What has brought you the most joy or strength this year? 

Scarlet | Kaikohe

Scarlet shares how moving to Kaikohe has grounded her whānau and her business in whenua and whakapapa. Scarlet is the owner and founder of Kairākau Awhi, the world’s only Māori industry registered virtual assistant agency.

“Something that really really brings me joy is just around how important whakapapa is and hapūtanga is and how easy it is to hold you in all of your mahi.

With Kairākau Awhi I was going through this journey of whakapapa of realising the mātauranga that I did have. Even though I didn’t know it as that. Since being here the intention has been to put a bit of a pou in the ground.

So it’s easy in virtual digital land to still have a little bit of a disconnect and especially when I was trying to ground everything in whakapapa because that was where I was getting my strength and my confidence. This brings it home a little bit, te taha wairua (spiritual aspect) that we were missing in Kairākau Awhi so it’s been a real defining moment for the business as well. Just in being able to embed it and ground it in whenua.

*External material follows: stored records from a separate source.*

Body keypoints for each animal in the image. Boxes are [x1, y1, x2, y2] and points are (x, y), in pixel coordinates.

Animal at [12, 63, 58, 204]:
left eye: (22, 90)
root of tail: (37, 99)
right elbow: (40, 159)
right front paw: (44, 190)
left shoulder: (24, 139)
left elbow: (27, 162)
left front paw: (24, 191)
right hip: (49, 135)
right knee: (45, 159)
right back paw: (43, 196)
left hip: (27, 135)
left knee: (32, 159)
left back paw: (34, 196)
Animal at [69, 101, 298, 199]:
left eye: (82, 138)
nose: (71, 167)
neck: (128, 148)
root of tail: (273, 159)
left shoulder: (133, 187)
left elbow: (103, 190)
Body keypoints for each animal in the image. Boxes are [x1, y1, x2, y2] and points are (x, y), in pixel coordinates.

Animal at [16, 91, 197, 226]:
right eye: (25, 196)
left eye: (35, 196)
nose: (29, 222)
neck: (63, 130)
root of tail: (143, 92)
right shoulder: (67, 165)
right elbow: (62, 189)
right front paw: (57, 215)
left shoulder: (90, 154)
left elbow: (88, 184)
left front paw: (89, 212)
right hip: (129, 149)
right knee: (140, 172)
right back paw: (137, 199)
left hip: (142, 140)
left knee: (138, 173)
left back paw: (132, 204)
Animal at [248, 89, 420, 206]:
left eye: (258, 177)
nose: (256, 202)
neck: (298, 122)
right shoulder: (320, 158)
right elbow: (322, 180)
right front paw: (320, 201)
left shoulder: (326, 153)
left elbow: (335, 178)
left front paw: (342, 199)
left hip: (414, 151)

So my Nana Pā – I didn’t have much to do with him until about 2011-2012. But he’s got some very tūturu (original) whakapapa lines here. We engaged with him in the last sort of two to three years of his life. Didn’t get to make it here with him but I’ve been able to develop those relationships since and I’m the first of his whakapapa line to be here since he left in about the, I think the sixties, fifties or sixties, with his oldest two children.

So I definitely came with not much but my hapū, my marae, my whakapapa connections, have held me here. They’ve given me a sense of identity that I’ve never experienced before and it has been an unlocking for me.

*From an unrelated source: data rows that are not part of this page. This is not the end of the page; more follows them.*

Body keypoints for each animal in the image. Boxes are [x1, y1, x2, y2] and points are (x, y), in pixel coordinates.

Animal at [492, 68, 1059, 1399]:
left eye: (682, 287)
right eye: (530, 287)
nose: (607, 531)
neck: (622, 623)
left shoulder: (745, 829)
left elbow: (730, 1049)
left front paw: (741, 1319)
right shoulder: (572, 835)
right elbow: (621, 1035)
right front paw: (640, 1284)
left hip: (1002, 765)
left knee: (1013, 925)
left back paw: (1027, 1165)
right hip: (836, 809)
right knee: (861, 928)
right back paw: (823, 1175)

We’ve got five tamariki now. All of them that are talking are fluent in their reo. We had a relatively safe life and existence down in Tāmaki. We had a lot of whakapapa down there but I guess coming up here and sacrificing all of that you’ve gotta make it count for your tamariki.

The thing I love most about living in Kaikohe is that everyone knows that we are rangatira. So it’s not a case of ‘if’ it’s just a known, everyone’s assuming their authority over their land, over their whānau.”